# 4x4 Comparison video of the Mf8+Dayan, Maru, X cube 4, Shengshou, QJ, Lan Lan, and ES



## Tall5001 (Jan 23, 2011)

[youtubehd]2nePGgl67jc[/youtubehd]

Sorry the Maru is sold and probably the Dayan too. Hopefully you guys enjoy this it help you decide what 4x4 to get!


----------



## Zarxrax (Jan 24, 2011)

Really good comparison, thanks.


----------



## Tall5001 (Jan 24, 2011)

Zarxrax said:


> Really good comparison, thanks.


 
Your welcome!


----------



## Antcuber (Jan 24, 2011)

yes that was awesome!

what is your third fave after x-cube and shenshou? and fourth? you know what,
just list them.


----------



## Tall5001 (Jan 24, 2011)

Antcuber said:


> yes that was awesome!
> 
> what is your third fave after x-cube and shenshou? and fourth? you know what,
> just list them.


 
1 X cube 4
2 Shengshou
3 Maru
4 Dayan


----------



## Antcuber (Jan 24, 2011)

Tall5001 said:


> 1 X cube 4
> 2 Shengshou
> 3 Maru
> 4 Dayan


 
please include all the other cubes in the list.


----------



## theace (Jan 24, 2011)

does the shenshou require a good deal of breaking in as well?


----------



## Tall5001 (Jan 24, 2011)

Antcuber said:


> please include all the other cubes in the list.


Lan Lan QJ then Eastsheen



theace said:


> does the shenshou require a good deal of breaking in as well?


 
I dont think so mine was pretty good out of the box it might need some tensioning and lubing but it dont need the kind of breaking in like the X cube 4 does


----------



## LeePoonKit (Jan 24, 2011)

X 4 IS NOT GOOD I THINK!!!!!!!!!!!


----------



## xbrandationx (Jan 24, 2011)

Lube and tension the "3x3" core in the Dayan+Mf8 4x4. The middle layers will turn a lot nicer.


----------



## Tall5001 (Jan 24, 2011)

LeePoonKit said:


> X 4 IS NOT GOOD I THINK!!!!!!!!!!!


 IT isnt if the nubs arent off and it isnt lubed with lubix and maru lube but if it is and once you break it in its quite amazing!!


xbrandationx said:


> Lube and tension the "3x3" core in the Dayan+Mf8 4x4. The middle layers will turn a lot nicer.

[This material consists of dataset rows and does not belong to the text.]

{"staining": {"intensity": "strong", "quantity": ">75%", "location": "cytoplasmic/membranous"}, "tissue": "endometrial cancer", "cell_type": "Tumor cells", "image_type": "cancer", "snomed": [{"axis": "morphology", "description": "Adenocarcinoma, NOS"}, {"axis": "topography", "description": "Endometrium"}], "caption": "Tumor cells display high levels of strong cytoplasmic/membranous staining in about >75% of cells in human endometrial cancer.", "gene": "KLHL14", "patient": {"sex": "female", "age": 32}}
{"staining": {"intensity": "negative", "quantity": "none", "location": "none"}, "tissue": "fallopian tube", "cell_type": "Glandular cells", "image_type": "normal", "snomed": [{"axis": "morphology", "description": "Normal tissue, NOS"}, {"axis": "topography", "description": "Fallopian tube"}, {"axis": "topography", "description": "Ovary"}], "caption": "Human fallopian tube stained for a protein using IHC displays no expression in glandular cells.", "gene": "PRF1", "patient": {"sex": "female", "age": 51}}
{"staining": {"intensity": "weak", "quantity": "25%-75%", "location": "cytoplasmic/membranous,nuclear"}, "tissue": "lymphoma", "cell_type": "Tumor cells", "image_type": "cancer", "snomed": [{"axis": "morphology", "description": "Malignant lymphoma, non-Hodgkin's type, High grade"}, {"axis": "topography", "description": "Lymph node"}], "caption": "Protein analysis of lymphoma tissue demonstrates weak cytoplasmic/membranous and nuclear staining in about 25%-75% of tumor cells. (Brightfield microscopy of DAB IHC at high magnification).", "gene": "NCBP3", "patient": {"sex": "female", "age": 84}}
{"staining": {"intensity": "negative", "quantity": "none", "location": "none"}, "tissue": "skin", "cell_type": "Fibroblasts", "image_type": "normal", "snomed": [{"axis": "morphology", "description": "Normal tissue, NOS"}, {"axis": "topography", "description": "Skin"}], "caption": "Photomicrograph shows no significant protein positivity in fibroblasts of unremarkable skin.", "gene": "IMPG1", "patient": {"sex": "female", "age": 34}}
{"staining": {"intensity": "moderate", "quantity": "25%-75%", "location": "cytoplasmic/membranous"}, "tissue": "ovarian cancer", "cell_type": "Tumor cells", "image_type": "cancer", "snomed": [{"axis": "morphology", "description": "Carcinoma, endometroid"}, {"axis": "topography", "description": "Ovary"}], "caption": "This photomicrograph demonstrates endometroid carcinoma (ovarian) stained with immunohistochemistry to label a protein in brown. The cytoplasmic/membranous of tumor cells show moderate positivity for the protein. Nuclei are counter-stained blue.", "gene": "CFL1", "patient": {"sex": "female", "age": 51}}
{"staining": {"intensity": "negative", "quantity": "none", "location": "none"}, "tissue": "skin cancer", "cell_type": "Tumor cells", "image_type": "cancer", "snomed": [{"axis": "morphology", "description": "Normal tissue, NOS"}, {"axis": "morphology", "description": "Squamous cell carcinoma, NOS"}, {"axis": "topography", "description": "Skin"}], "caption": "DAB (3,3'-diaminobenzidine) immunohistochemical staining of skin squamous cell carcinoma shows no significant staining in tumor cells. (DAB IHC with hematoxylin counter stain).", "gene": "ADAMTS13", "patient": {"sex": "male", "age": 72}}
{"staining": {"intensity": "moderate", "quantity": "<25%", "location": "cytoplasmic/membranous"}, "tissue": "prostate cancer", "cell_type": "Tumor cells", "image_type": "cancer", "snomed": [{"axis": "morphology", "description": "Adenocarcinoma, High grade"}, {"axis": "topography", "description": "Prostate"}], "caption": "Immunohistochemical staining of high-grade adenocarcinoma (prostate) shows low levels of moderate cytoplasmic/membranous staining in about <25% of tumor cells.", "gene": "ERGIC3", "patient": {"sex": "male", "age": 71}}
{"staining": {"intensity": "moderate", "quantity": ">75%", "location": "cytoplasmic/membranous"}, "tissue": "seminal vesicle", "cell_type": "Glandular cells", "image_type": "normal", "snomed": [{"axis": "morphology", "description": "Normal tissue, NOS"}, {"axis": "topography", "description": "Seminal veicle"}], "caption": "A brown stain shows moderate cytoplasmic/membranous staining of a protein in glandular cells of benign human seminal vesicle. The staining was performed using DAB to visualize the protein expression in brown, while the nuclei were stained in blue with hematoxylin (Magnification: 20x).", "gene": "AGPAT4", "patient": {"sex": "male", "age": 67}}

 yeah i know but im too lazy


----------



## theace (Jan 24, 2011)

I have no idea when my lubix is going to arrive. I've put in some cyclo. I'm going to clean it out when I get back home


----------



## Tall5001 (Jan 25, 2011)

theace said:


> I have no idea when my lubix is going to arrive. I've put in some cyclo. I'm going to clean it out when I get back home


 
in what??? which cube?


----------



## chikato_tan (Jan 25, 2011)

thanks , very useful


----------



## Tall5001 (Jan 27, 2011)

chikato_tan said:


> thanks , very useful


 
your welcome im glad it helped!


----------



## ianography (Jan 27, 2011)

Just some advice for the ShengShou/Ghosthand II: Do not put Lubix in it! And if you are anyway, only put in a tiny amount. I put in some Lubix into mine (probably too much) and now, the outer layers turn really well, but a lot of the time when I do the edge-flipping parity algorithm, it explodes! anyway, just don't put in too much Lubix.


----------



## Tall5001 (Jan 27, 2011)

ianography said:


> Just some advice for the ShengShou/Ghosthand II: Do not put Lubix in it! And if you are anyway, only put in a tiny amount. I put in some Lubix into mine (probably too much) and now, the outer layers turn really well, but a lot of the time when I do the edge-flipping parity algorithm, it explodes! anyway, just don't put in too much Lubix.


 Thanks for the info but I think that yours keeps popping because its too loose if you tighten it then it might not pop


----------